Your task: Leaving every picture out, repeat all of the entries below exactly.

(Given records begins)

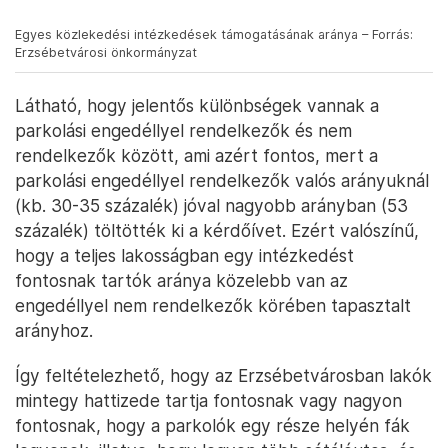
Egyes közlekedési intézkedések támogatásának aránya – Forrás:
Erzsébetvárosi önkormányzat
Látható, hogy jelentős különbségek vannak a
parkolási engedéllyel rendelkezők és nem
rendelkezők között, ami azért fontos, mert a
parkolási engedéllyel rendelkezők valós arányuknál
(kb. 30-35 százalék) jóval nagyobb arányban (53
százalék) töltötték ki a kérdőívet. Ezért valószínű,
hogy a teljes lakosságban egy intézkedést
fontosnak tartók aránya közelebb van az
engedéllyel nem rendelkezők körében tapasztalt
arányhoz.
Így feltételezhető, hogy az Erzsébetvárosban lakók
mintegy hattizede tartja fontosnak vagy nagyon
fontosnak, hogy a parkolók egy része helyén fák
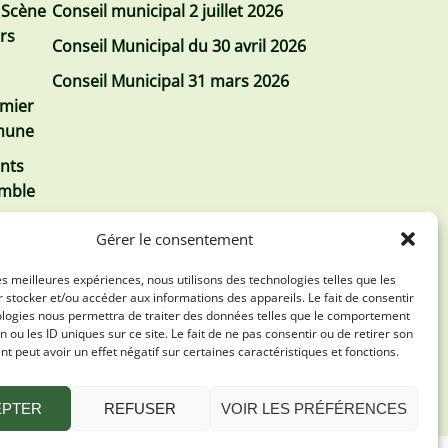
 Scène
Conseil municipal 2 juillet 2026
urs
Conseil Municipal du 30 avril 2026
Conseil Municipal 31 mars 2026
emier
mmune
nts
emble
Gérer le consentement
les meilleures expériences, nous utilisons des technologies telles que les
 stocker et/ou accéder aux informations des appareils. Le fait de consentir
ologies nous permettra de traiter des données telles que le comportement
n ou les ID uniques sur ce site. Le fait de ne pas consentir ou de retirer son
 peut avoir un effet négatif sur certaines caractéristiques et fonctions.
EPTER
REFUSER
VOIR LES PRÉFÉRENCES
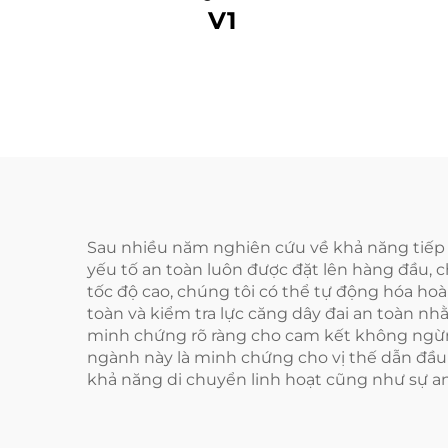
V1
Sau nhiều năm nghiên cứu về khả năng tiếp c
yếu tố an toàn luôn được đặt lên hàng đầu, 
tốc độ cao, chúng tôi có thể tự động hóa hoà
toàn và kiểm tra lực căng dây đai an toàn nh
minh chứng rõ ràng cho cam kết không ngừng 
ngành này là minh chứng cho vị thế dẫn đầu
khả năng di chuyển linh hoạt cũng như sự a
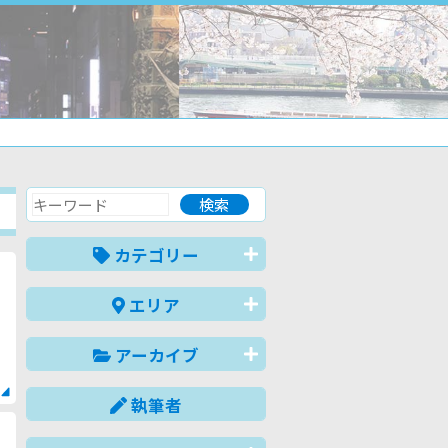
カテゴリー
エリア
アーカイブ
執筆者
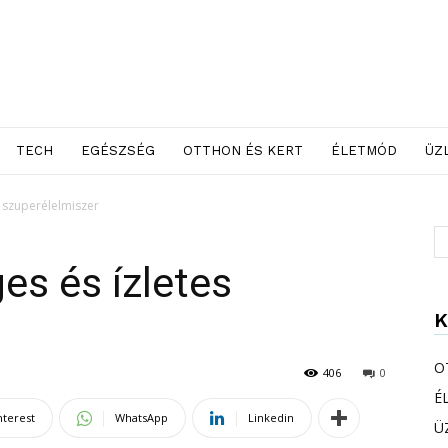
TECH
EGÉSZSÉG
OTTHON ÉS KERT
ÉLETMÓD
ÜZ
s szuperélelmiszer
es és ízletes
K
O
406
0
É
nterest
WhatsApp
Linkedin
Ü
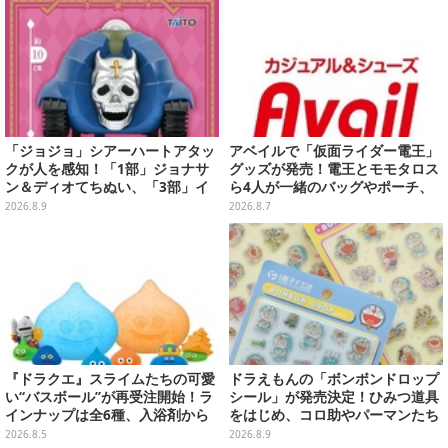
「ジョジョ」シアーハートアタッ
アベイルで「仮面ライダー電王」
クが人を感知！「1部」ジョナサ
グッズが発売！電王とモモタロス
ン＆ディオてちぬい、「3部」イ
ら4人が一緒のバッグやポーチ、
ギー＆クリームのなりきり帽子な
収納ボックスも
2026.8.9
2026.8.7
どもプライズ展開
『ドラクエ』スライムたちの可愛
ドラえもんの「ボンボンドロップ
い“バスボール”が再受注開始！ラ
シール」が発売決定！ひみつ道具
インナップは全6種、入浴剤から
をはじめ、コロ助やパーマンたち
モンスターのフィギュアが出てく
「藤子・F・不二雄」キャラも収
2026.8.5
2026.8.9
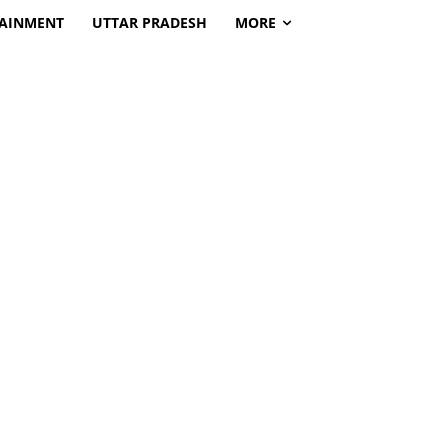
TAINMENT
UTTAR PRADESH
MORE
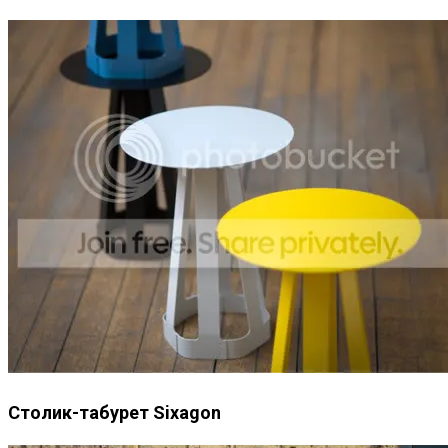
Столик-табурет Sixagon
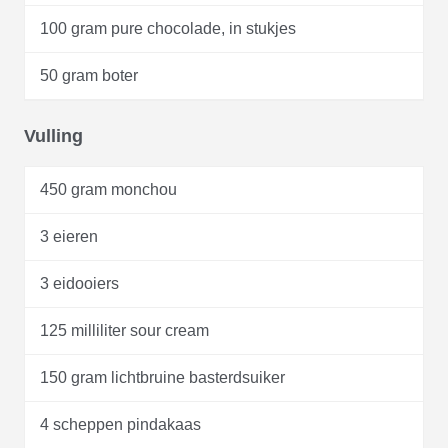
100 gram pure chocolade, in stukjes
50 gram boter
Vulling
450 gram monchou
3 eieren
3 eidooiers
125 milliliter sour cream
150 gram lichtbruine basterdsuiker
4 scheppen pindakaas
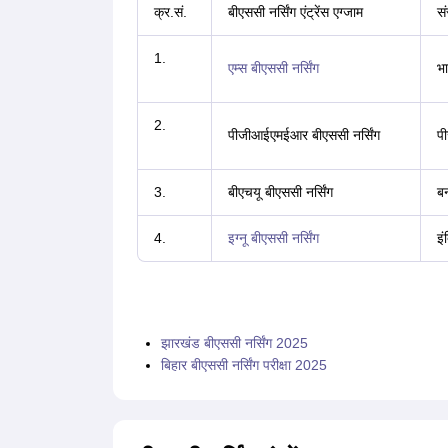
क्र.सं.
बीएससी नर्सिंग एंट्रेंस एग्जाम
सं
1.
एम्स बीएससी नर्सिंग
भा
2.
पीजीआईएमईआर बीएससी नर्सिंग
प
3.
बीएचयू बीएससी नर्सिंग
बन
4.
इग्नू बीएससी नर्सिंग
इं
झारखंड बीएससी नर्सिंग 2025
बिहार बीएससी नर्सिंग परीक्षा 2025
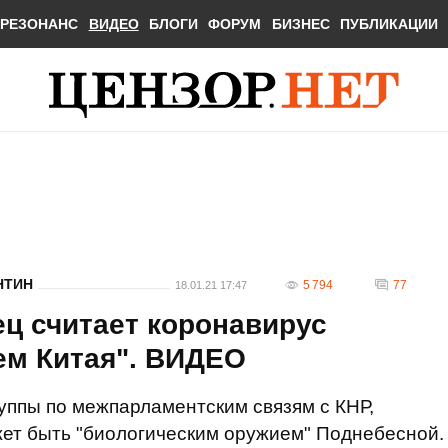
РЕЗОНАНС
ВИДЕО
БЛОГИ
ФОРУМ
БИЗНЕС
ПУБЛИКАЦИИ
НТИН
5 794
77
18.01.21 17:47
ц считает коронавирус
ем Китая". ВИДЕО
уппы по межпарламентским связям с КНР,
жет быть "биологическим оружием" Поднебесной.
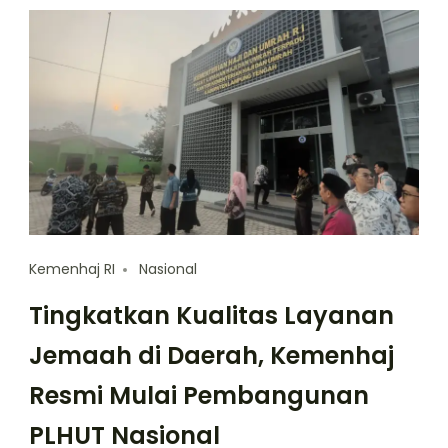
Kemenhaj RI
Nasional
Tingkatkan Kualitas Layanan
Jemaah di Daerah, Kemenhaj
Resmi Mulai Pembangunan
PLHUT Nasional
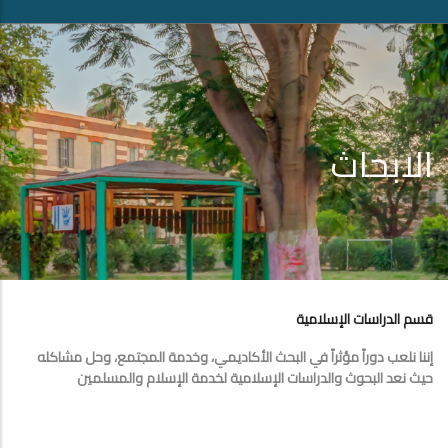
الابحاث
قسم الدراسات الإسلامية
إننا نلعب دوراً مؤثراً في البحث الأكاديمي، وخدمة المجتمع، وحل مشاكله
حيث نعد البحوث والدراسات الإسلامية لخدمة الإسلام والمسلمين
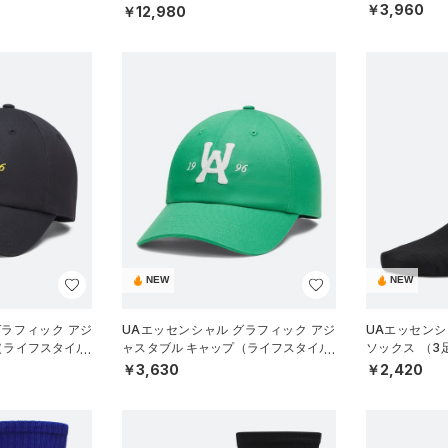
SEX）
￥3,960
￥12,980
NEW
NEW
グラフィック アジ
UAエッセンシャル グラフィック アジ
UAエッセンシ
（ライフスタイル/
ャスタブル キャップ（ライフスタイル/
ソックス （
UNISEX）
グ/WOMEN）
￥3,630
￥2,420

(Given records ends)

Output for this task:
Egyes közlekedési intézkedések támogatásának aránya – Forrás:
Erzsébetvárosi önkormányzat
Látható, hogy jelentős különbségek vannak a
parkolási engedéllyel rendelkezők és nem
rendelkezők között, ami azért fontos, mert a
parkolási engedéllyel rendelkezők valós arányuknál
(kb. 30-35 százalék) jóval nagyobb arányban (53
százalék) töltötték ki a kérdőívet. Ezért valószínű,
hogy a teljes lakosságban egy intézkedést
fontosnak tartók aránya közelebb van az
engedéllyel nem rendelkezők körében tapasztalt
arányhoz.
Így feltételezhető, hogy az Erzsébetvárosban lakók
mintegy hattizede tartja fontosnak vagy nagyon
fontosnak, hogy a parkolók egy része helyén fák
 Scène
Conseil municipal 2 juillet 2026
urs
Conseil Municipal du 30 avril 2026
Conseil Municipal 31 mars 2026
emier
mmune
nts
emble
Gérer le consentement
les meilleures expériences, nous utilisons des technologies telles que les
 stocker et/ou accéder aux informations des appareils. Le fait de consentir
ologies nous permettra de traiter des données telles que le comportement
n ou les ID uniques sur ce site. Le fait de ne pas consentir ou de retirer son
 peut avoir un effet négatif sur certaines caractéristiques et fonctions.
EPTER
REFUSER
VOIR LES PRÉFÉRENCES
V1
Sau nhiều năm nghiên cứu về khả năng tiếp c
yếu tố an toàn luôn được đặt lên hàng đầu, 
tốc độ cao, chúng tôi có thể tự động hóa hoà
toàn và kiểm tra lực căng dây đai an toàn nh
minh chứng rõ ràng cho cam kết không ngừng 
ngành này là minh chứng cho vị thế dẫn đầu
khả năng di chuyển linh hoạt cũng như sự a
カテゴリー
エリア
アーカイブ
執筆者
TECH
EGÉSZSÉG
OTTHON ÉS KERT
ÉLETMÓD
ÜZ
s szuperélelmiszer
es és ízletes
K
O
406
0
É
nterest
WhatsApp
Linkedin
Ü
「ジョジョ」シアーハートアタッ
アベイルで「仮面ライダー電王」
クが人を感知！「1部」ジョナサ
グッズが発売！電王とモモタロス
ン＆ディオてちぬい、「3部」イ
ら4人が一緒のバッグやポーチ、
ギー＆クリームのなりきり帽子な
収納ボックスも
2026.8.9
2026.8.7
どもプライズ展開
『ドラクエ』スライムたちの可愛
ドラえもんの「ボンボンドロップ
い“バスボール”が再受注開始！ラ
シール」が発売決定！ひみつ道具
インナップは全6種、入浴剤から
をはじめ、コロ助やパーマンたち
モンスターのフィギュアが出てく
「藤子・F・不二雄」キャラも収
2026.8.5
2026.8.9
TAINMENT
UTTAR PRADESH
MORE
Столик-табурет Sixagon
100 gram pure chocolade, in stukjes
50 gram boter
Vulling
450 gram monchou
3 eieren
3 eidooiers
125 milliliter sour cream
150 gram lichtbruine basterdsuiker
4 scheppen pindakaas
क्र.सं.
बीएससी नर्सिंग एंट्रेंस एग्जाम
सं
1.
एम्स बीएससी नर्सिंग
भा
2.
पीजीआईएमईआर बीएससी नर्सिंग
प
3.
बीएचयू बीएससी नर्सिंग
बन
4.
इग्नू बीएससी नर्सिंग
इं
झारखंड बीएससी नर्सिंग 2025
बिहार बीएससी नर्सिंग परीक्षा 2025
РЕЗОНАНС
ВИДЕО
БЛОГИ
ФОРУМ
БИЗНЕС
ПУБЛИКАЦИИ
НТИН
5 794
77
18.01.21 17:47
ц считает коронавирус
ем Китая". ВИДЕО
уппы по межпарламентским связям с КНР,
жет быть "биологическим оружием" Поднебесной.
Kemenhaj RI
Nasional
Tingkatkan Kualitas Layanan
Jemaah di Daerah, Kemenhaj
Resmi Mulai Pembangunan
PLHUT Nasional
الابحاث
قسم الدراسات الإسلامية
إننا نلعب دوراً مؤثراً في البحث الأكاديمي، وخدمة المجتمع، وحل مشاكله
حيث نعد البحوث والدراسات الإسلامية لخدمة الإسلام والمسلمين
SEX）
￥3,960
￥12,980
NEW
NEW
グラフィック アジ
UAエッセンシャル グラフィック アジ
UAエッセンシ
（ライフスタイル/
ャスタブル キャップ（ライフスタイル/
ソックス （
UNISEX）
グ/WOMEN）
￥3,630
￥2,420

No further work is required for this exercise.